:: What to do ::
Set down the records again. Every word and mark must match exactly.

Saved data entries:
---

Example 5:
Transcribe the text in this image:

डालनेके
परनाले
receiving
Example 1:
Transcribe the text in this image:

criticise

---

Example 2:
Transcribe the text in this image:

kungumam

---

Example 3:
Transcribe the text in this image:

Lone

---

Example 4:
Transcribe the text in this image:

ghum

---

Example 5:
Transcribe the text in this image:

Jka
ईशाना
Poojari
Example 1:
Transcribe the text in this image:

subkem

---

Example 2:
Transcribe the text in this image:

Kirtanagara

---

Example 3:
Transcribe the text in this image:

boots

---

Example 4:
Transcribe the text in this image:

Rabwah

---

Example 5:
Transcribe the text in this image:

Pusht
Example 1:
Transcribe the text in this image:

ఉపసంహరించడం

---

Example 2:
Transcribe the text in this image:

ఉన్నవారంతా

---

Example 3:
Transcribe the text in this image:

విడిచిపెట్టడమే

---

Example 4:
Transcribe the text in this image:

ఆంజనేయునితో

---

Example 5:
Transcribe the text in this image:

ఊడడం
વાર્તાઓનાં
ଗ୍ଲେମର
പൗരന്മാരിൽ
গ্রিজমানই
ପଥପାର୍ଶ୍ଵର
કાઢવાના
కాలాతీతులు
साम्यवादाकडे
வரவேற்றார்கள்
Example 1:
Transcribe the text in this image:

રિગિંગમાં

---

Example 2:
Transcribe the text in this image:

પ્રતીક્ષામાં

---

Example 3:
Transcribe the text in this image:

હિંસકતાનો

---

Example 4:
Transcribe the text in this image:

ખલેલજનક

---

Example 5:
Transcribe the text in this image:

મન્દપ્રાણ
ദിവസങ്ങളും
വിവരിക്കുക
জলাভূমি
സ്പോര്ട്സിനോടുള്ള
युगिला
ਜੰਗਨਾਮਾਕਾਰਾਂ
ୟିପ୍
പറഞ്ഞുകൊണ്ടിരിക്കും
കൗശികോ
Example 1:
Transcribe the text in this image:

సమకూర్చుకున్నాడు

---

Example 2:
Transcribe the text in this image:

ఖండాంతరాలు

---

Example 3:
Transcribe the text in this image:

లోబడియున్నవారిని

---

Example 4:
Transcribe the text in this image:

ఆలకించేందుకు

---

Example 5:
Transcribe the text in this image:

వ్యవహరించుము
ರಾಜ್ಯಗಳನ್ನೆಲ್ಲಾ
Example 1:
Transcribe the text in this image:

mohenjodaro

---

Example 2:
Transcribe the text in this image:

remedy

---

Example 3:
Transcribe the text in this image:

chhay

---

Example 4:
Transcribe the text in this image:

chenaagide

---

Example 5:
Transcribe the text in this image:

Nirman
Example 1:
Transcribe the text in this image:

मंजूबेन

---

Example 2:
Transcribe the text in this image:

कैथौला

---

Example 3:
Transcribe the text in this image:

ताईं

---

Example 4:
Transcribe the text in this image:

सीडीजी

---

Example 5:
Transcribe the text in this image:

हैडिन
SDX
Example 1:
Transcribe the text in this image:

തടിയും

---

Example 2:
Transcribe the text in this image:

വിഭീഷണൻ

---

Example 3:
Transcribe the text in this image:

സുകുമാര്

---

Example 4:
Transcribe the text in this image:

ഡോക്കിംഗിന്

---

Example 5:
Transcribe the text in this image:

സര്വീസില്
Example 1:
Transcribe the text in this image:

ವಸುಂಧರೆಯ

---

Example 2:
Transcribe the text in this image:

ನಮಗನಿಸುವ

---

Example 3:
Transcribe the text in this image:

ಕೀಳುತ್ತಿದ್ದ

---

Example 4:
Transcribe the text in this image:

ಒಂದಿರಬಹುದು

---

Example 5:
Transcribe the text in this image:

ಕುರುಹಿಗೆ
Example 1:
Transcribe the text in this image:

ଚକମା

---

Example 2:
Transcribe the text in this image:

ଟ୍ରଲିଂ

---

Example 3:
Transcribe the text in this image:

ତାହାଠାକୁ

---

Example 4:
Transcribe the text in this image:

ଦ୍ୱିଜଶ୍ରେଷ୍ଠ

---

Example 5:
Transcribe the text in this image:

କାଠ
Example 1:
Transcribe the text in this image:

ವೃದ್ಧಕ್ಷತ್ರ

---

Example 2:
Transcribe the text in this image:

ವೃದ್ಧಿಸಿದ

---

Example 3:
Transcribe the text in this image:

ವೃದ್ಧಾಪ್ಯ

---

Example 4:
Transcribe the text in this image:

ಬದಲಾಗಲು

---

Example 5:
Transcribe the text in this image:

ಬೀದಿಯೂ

:: Reply ::
---

Example 5:
Transcribe the text in this image:

डालनेके
परनाले
receiving
Example 1:
Transcribe the text in this image:

criticise

---

Example 2:
Transcribe the text in this image:

kungumam

---

Example 3:
Transcribe the text in this image:

Lone

---

Example 4:
Transcribe the text in this image:

ghum

---

Example 5:
Transcribe the text in this image:

Jka
ईशाना
Poojari
Example 1:
Transcribe the text in this image:

subkem

---

Example 2:
Transcribe the text in this image:

Kirtanagara

---

Example 3:
Transcribe the text in this image:

boots

---

Example 4:
Transcribe the text in this image:

Rabwah

---

Example 5:
Transcribe the text in this image:

Pusht
Example 1:
Transcribe the text in this image:

ఉపసంహరించడం

---

Example 2:
Transcribe the text in this image:

ఉన్నవారంతా

---

Example 3:
Transcribe the text in this image:

విడిచిపెట్టడమే

---

Example 4:
Transcribe the text in this image:

ఆంజనేయునితో

---

Example 5:
Transcribe the text in this image:

ఊడడం
વાર્તાઓનાં
ଗ୍ଲେମର
പൗരന്മാരിൽ
গ্রিজমানই
ପଥପାର୍ଶ୍ଵର
કાઢવાના
కాలాతీతులు
साम्यवादाकडे
வரவேற்றார்கள்
Example 1:
Transcribe the text in this image:

રિગિંગમાં

---

Example 2:
Transcribe the text in this image:

પ્રતીક્ષામાં

---

Example 3:
Transcribe the text in this image:

હિંસકતાનો

---

Example 4:
Transcribe the text in this image:

ખલેલજનક

---

Example 5:
Transcribe the text in this image:

મન્દપ્રાણ
ദിവസങ്ങളും
വിവരിക്കുക
জলাভূমি
സ്പോര്ട്സിനോടുള്ള
युगिला
ਜੰਗਨਾਮਾਕਾਰਾਂ
ୟିପ୍
പറഞ്ഞുകൊണ്ടിരിക്കും
കൗശികോ
Example 1:
Transcribe the text in this image:

సమకూర్చుకున్నాడు

---

Example 2:
Transcribe the text in this image:

ఖండాంతరాలు

---

Example 3:
Transcribe the text in this image:

లోబడియున్నవారిని

---

Example 4:
Transcribe the text in this image:

ఆలకించేందుకు

---

Example 5:
Transcribe the text in this image:

వ్యవహరించుము
ರಾಜ್ಯಗಳನ್ನೆಲ್ಲಾ
Example 1:
Transcribe the text in this image:

mohenjodaro

---

Example 2:
Transcribe the text in this image:

remedy

---

Example 3:
Transcribe the text in this image:

chhay

---

Example 4:
Transcribe the text in this image:

chenaagide

---

Example 5:
Transcribe the text in this image:

Nirman
Example 1:
Transcribe the text in this image:

मंजूबेन

---

Example 2:
Transcribe the text in this image:

कैथौला

---

Example 3:
Transcribe the text in this image:

ताईं

---

Example 4:
Transcribe the text in this image:

सीडीजी

---

Example 5:
Transcribe the text in this image:

हैडिन
SDX
Example 1:
Transcribe the text in this image:

തടിയും

---

Example 2:
Transcribe the text in this image:

വിഭീഷണൻ

---

Example 3:
Transcribe the text in this image:

സുകുമാര്

---

Example 4:
Transcribe the text in this image:

ഡോക്കിംഗിന്

---

Example 5:
Transcribe the text in this image:

സര്വീസില്
Example 1:
Transcribe the text in this image:

ವಸುಂಧರೆಯ

---

Example 2:
Transcribe the text in this image:

ನಮಗನಿಸುವ

---

Example 3:
Transcribe the text in this image:

ಕೀಳುತ್ತಿದ್ದ

---

Example 4:
Transcribe the text in this image:

ಒಂದಿರಬಹುದು

---

Example 5:
Transcribe the text in this image:

ಕುರುಹಿಗೆ
Example 1:
Transcribe the text in this image:

ଚକମା

---

Example 2:
Transcribe the text in this image:

ଟ୍ରଲିଂ

---

Example 3:
Transcribe the text in this image:

ତାହାଠାକୁ

---

Example 4:
Transcribe the text in this image:

ଦ୍ୱିଜଶ୍ରେଷ୍ଠ

---

Example 5:
Transcribe the text in this image:

କାଠ
Example 1:
Transcribe the text in this image:

ವೃದ್ಧಕ್ಷತ್ರ

---

Example 2:
Transcribe the text in this image:

ವೃದ್ಧಿಸಿದ

---

Example 3:
Transcribe the text in this image:

ವೃದ್ಧಾಪ್ಯ

---

Example 4:
Transcribe the text in this image:

ಬದಲಾಗಲು

---

Example 5:
Transcribe the text in this image:

ಬೀದಿಯೂ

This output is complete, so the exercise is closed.